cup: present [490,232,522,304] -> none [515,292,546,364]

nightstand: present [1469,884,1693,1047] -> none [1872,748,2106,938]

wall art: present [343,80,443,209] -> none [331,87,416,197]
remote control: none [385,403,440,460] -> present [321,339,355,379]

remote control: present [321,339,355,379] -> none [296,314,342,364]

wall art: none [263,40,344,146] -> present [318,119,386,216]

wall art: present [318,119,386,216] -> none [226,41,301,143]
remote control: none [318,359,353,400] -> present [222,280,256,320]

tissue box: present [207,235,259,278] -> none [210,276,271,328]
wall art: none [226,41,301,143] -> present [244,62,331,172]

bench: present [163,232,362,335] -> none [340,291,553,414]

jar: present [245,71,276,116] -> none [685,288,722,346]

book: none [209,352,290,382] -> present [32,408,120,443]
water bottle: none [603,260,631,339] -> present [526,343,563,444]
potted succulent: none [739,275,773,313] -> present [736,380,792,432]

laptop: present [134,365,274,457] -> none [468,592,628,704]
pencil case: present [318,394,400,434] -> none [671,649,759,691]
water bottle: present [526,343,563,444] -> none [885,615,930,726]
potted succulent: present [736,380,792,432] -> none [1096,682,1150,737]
______
## Try it
Where the line containing "laptop: present [134,365,274,457]" appears in the data above, begin there and reproduce every line to the end exactly; include nothing else.

## Output of the exercise
laptop: present [134,365,274,457] -> none [468,592,628,704]
pencil case: present [318,394,400,434] -> none [671,649,759,691]
water bottle: present [526,343,563,444] -> none [885,615,930,726]
potted succulent: present [736,380,792,432] -> none [1096,682,1150,737]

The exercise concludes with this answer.